Why wouldn't the V bit be set in the SCTLR, Linus uses high vectors
(at 0xffff0000) for exception handling on ARM.

-Christoffer

Andre Przywara April 22, 2013, 10:36 a.m. UTC | #48

On 04/19/2013 06:13 PM, Christoffer Dall wrote:
> On Fri, Apr 19, 2013 at 5:58 AM, Andre Przywara
> <andre.przywara@linaro.org> wrote:
>> On 04/17/2013 11:12 AM, Christoffer Dall wrote:
>>>
>>>  ...
>>>
>>> You could also try installing a vector handler early and detect faults,
>>> and add an alternative return path from the init function with some
>>> error reporting value in r0 or something like that, just for debugging,
>>> naturally, but that could be a way to detect if we really are taking
>>> recursive faults here.
>>
>>
>> OK, I added code to return earlier on CPUs not from cluster 0.
>> Indeed it hangs in the HSCR write. The two A15s pass this instruction,
>> writing 0x30c5187F into the register.
>> This means all the fixed bits for A15 correctly, C,A,M and I set and WXN,
>> EE, TE cleared. FI was also cleared
>> The A7 wanted to write the very same value. I tried to set bit 21, which
>> kind of the A7 TRM hints to do: but no change.
>> Before the HSCLTR write, the register reads 0x30c50878, with SCTLR being
>> 0x30c5387d.
>> So the code wants to set M, A, C and I in HSCLTR. Interestingly SCTLR has
>> the V bits set, could that be an issue?
>>
> Can you try writing 0x30c50879 into the register instead? Basically
> check to see if enabling caches or alignment checks causes the issue,
> or if it is indeed enabling the MMU that's the issue... If that works,
> start a bisect on the remaining bits. Also, just for fun, could you
> try flushing the entire I-cache before writing into the HSCLTR?

OK, both clearing the I-bit and doing an "isb; ICIALLU" before the "isb; 
write HSCLTR; isb" worked, the kernel boots on and KVM is enabled.

I could easily make a patch, but I am not sure how to proceed from here:

1.) At least I don't have an understanding why this is only a problem on 
A7 and not on A15. I would feel better if we have an explanation for 
this. Mark, Will, Peter: any ideas?

2.) We still do not claim to support A7s. ARM_CPU_PART_CORTEX_A15 is the 
only MIDR content not returning -EINVAL. And there is no coproc_a7.c 
yet. From browsing through coproc_a15.c I sense it looks compatible to 
the A7, only handling L2CTLR[25:24] and ACTLR[SMP] explicitly. On pure 
A7 systems this should work, but in mixed (aka. b.L) systems guests 
would see inconsistent input depending on the current scheduling. This 
looks like we need a real solution, which needs some time and work 
(read: proper b.L support).

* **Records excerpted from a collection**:
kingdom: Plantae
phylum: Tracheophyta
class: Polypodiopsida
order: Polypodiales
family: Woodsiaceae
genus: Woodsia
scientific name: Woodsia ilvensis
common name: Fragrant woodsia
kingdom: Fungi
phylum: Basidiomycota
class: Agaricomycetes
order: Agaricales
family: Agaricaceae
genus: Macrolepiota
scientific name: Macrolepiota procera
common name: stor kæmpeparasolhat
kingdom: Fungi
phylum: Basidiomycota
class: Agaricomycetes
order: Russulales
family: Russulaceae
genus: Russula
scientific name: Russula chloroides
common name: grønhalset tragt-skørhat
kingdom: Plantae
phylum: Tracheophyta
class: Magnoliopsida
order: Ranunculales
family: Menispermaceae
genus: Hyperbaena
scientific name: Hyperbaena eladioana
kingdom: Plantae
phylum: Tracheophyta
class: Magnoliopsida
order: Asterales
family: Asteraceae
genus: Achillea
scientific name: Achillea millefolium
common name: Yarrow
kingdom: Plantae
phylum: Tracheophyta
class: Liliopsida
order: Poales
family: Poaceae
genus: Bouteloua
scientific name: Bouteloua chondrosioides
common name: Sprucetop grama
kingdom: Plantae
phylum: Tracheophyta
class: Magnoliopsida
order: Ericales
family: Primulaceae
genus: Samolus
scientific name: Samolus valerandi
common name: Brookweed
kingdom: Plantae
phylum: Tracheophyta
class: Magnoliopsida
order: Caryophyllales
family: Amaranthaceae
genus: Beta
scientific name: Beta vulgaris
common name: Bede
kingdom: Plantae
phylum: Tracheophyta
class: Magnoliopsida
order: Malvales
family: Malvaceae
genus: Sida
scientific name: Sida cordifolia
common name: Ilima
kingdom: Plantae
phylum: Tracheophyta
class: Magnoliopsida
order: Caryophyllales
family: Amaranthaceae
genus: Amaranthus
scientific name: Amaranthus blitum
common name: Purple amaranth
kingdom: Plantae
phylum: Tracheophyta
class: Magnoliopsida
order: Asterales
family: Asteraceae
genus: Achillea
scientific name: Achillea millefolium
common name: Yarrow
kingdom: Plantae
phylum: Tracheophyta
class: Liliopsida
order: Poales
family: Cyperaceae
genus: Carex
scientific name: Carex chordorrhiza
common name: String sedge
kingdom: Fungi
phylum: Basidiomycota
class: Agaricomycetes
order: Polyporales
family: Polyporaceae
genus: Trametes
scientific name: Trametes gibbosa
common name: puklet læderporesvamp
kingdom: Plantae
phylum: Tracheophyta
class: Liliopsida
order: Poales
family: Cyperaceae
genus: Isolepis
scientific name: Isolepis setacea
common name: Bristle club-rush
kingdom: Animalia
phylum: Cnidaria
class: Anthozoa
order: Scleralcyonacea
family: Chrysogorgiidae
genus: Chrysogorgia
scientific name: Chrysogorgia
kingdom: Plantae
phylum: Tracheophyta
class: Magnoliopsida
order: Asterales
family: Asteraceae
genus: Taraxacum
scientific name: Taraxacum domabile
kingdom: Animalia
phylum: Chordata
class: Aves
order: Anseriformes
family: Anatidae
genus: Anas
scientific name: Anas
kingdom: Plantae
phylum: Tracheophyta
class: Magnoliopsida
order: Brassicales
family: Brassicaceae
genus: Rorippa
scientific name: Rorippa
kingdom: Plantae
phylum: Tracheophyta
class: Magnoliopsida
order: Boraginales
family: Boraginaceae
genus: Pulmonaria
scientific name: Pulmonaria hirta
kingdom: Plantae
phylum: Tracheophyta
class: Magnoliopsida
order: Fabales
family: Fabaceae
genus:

* **Exercise task 1**: List the bits that the mailing-list thread says were cleared in the value the two A15s write into the register.
* **Exercise task 2**: Rewrite the stretch of the records from the line containing "scientific name: Pulmonaria hirta" through the end of the records, changing "phylum" to "division".

* **Full response 1**: WXN, EE, TE, FI

* **Full response 2**:
scientific name: Pulmonaria hirta
kingdom: Plantae
division: Tracheophyta
class: Magnoliopsida
order: Fabales
family: Fabaceae
genus:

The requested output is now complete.